No Trivial Pursuit by Mantz Yorke

I didn’t know
how many members make up the Northern Ireland Assembly;
how often its Welsh equivalent holds elections;
the Scottish clan slaughtered for refusing to swear the oath;
the architect who designed the Cenotaph;
which of the six was Henry the Eighth’s fifth wife;
what appeared on our first Iron Age cash;
who ordered the Tower of London to be built;
where to find the National Horseracing Museum;
what, in 2007, was voted Britain’s favourite view;
what, in 1944, the ‘Butler Act’ made law
(though a seaside slot machine did once show me
what it was the butler saw).

Such pub quiz ignorance is no bar against me
remaining a citizen of the UK, yet you,
who fled persecution and learned the language here,
got seven of twenty-four such questions wrong,
and so your bid to be a citizen went down.

Why should a knowledge of obscure odds and ends
of these isles’ history decide your application?
Shouldn’t more value be placed on understanding
and the willingness to integrate than on your capacity
to recall facts learned simply to pass a test?

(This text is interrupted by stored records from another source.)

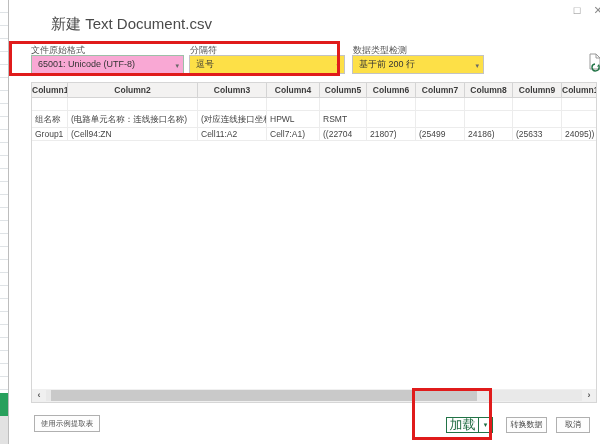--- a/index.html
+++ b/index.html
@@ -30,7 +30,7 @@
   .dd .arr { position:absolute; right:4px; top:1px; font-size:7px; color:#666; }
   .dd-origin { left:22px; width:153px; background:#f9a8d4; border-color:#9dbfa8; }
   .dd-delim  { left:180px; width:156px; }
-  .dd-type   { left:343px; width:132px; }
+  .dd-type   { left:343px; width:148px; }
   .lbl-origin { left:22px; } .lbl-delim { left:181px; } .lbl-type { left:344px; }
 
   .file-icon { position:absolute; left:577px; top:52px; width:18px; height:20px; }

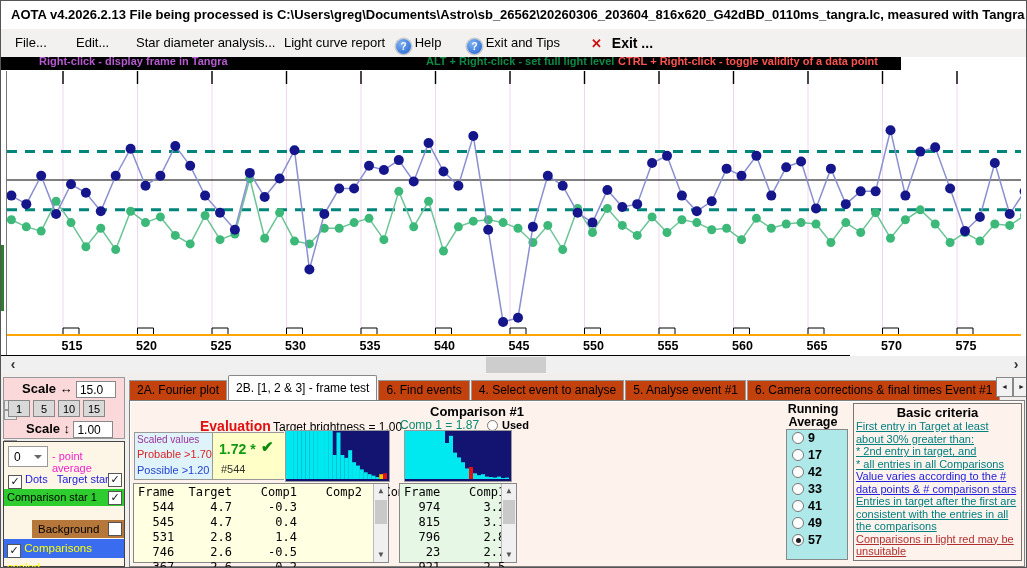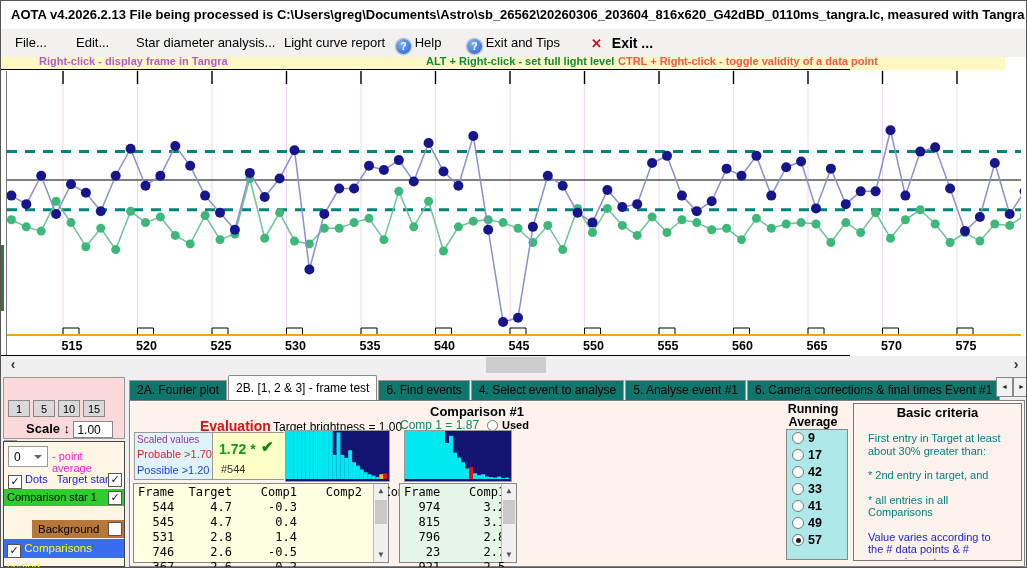--- a/index.html
+++ b/index.html
@@ -20,7 +20,7 @@
   .exit-x{color:#cc1111;font-weight:bold;font-size:13px;margin-right:6px;}
   #menu-exit{font-weight:bold;font-size:14px;}
   
-  #hintrow{left:0;top:56px;width:1004px;height:13px;background:#fef9c3;font-size:11px;font-weight:bold;}
+  #hintrow{left:0;top:56px;width:900px;height:13px;background:#000000;font-size:11px;font-weight:bold;}
   #hint-left{position:absolute;left:38px;top:-2px;color:#b65ad0;}
   #hint-mid{position:absolute;left:425px;top:-2px;color:#0c8a45;}
   #hint-right{position:absolute;left:617px;top:-2px;color:#fb5450;}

You might be au fait with day-to-day practicalities –
what you pay for in the NHS and what you don’t;
how to recycle rubbish in different-coloured bins;
how to fill in complicated forms like tax returns;
how to get on with folk from different ethnic groups –

but all these will count for naught
if, on Life in the UK, you score
fewer than eighteen points
out of the maximum twenty-four.


Notes:

To become a citizen of the UK, you must be over 18 years old, be of “good character,” be currently living in the UK, meet the English language requirements, and pass the Life in the UK test.

NHS: National Health Service


About the author: Mantz Yorke lives in Manchester, England. His poems have appeared in print magazines, anthologies and e-magazines both in the UK and internationally. His collections Voyager and Dark Matters are published by Dempsey & Windle.